◆ TEXT TO READ

┌──

The most important resource of any congregation is its people. No people, no congregation! Yet, many congregations struggle to mobilize participants. People volunteering, their gifts/talents, relationships and shared experiences, members and non-members are all resources for the congregation.

(B) Commitment.

When they are mobilized, people are committed. Commitment though comes in many forms: worship attendance, volunteering, giving of financial resources, participating in small groups, community outreach, political organizing, etc. All these are ways people in congregations express their commitment.

(C) Financial.

The most obvious resources are likely financial ones. Participants in religious congregations donate a staggering about of money each year. And it’s a good thing because its takes a significant amount of money to keep a congregation going. Financial resources include offerings, endowments, legacy gifts, and other investments. Research shows that most congregations have a very hard time talking openly about money. This makes the task of resourcing a congregation quite challenging.

(D) Building.

└──

◆ COLLECTED DATA

┌──

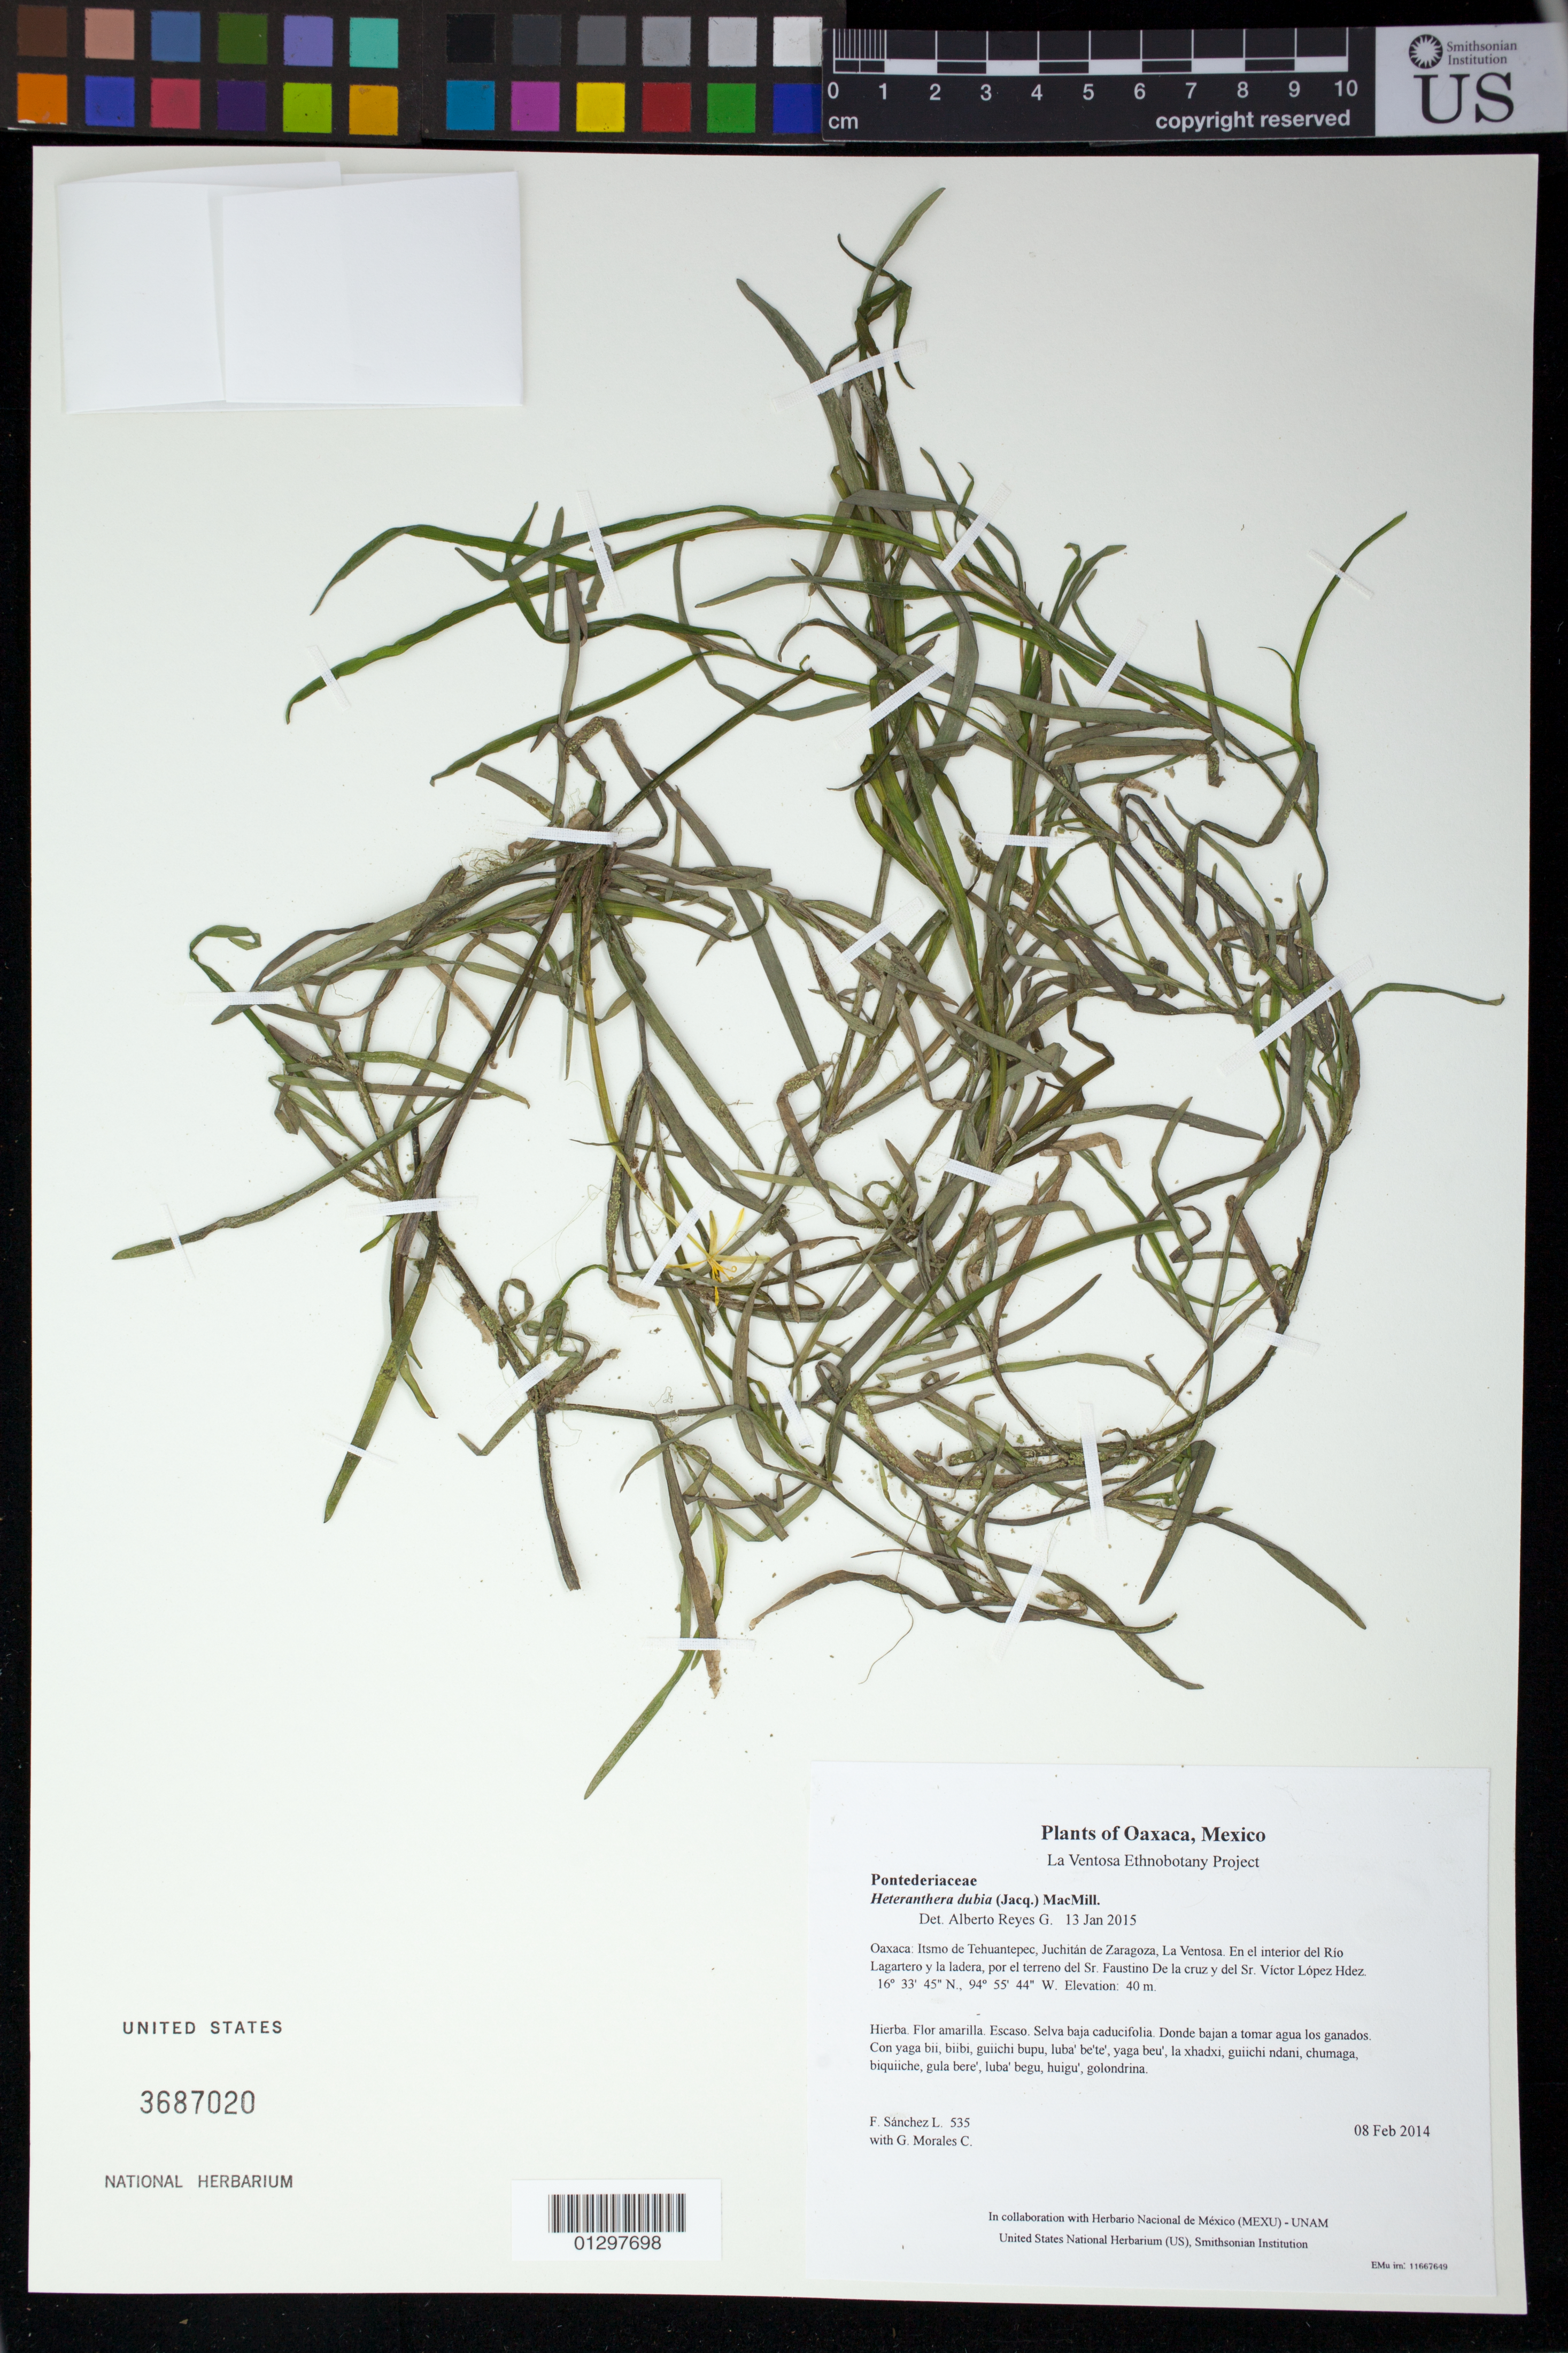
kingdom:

└──

◆ PROBLEMS TO SOLVE
1. Translate this sentence from the passage on congregational resources into Spanish: "Research shows that most congregations have a very hard time talking openly about money."
2. Print the part of the passage on congregational resources starting with "When they are" and going on through "(D) Building.", keeping every word and mark unchanged.

◆ EXERCISE ANSWERS
1. Las investigaciones muestran que la mayoría de las congregaciones tienen muchas dificultades para hablar abiertamente sobre el dinero.

2.
When they are mobilized, people are committed. Commitment though comes in many forms: worship attendance, volunteering, giving of financial resources, participating in small groups, community outreach, political organizing, etc. All these are ways people in congregations express their commitment.

(C) Financial.

The most obvious resources are likely financial ones. Participants in religious congregations donate a staggering about of money each year. And it’s a good thing because its takes a significant amount of money to keep a congregation going. Financial resources include offerings, endowments, legacy gifts, and other investments. Research shows that most congregations have a very hard time talking openly about money. This makes the task of resourcing a congregation quite challenging.

(D) Building.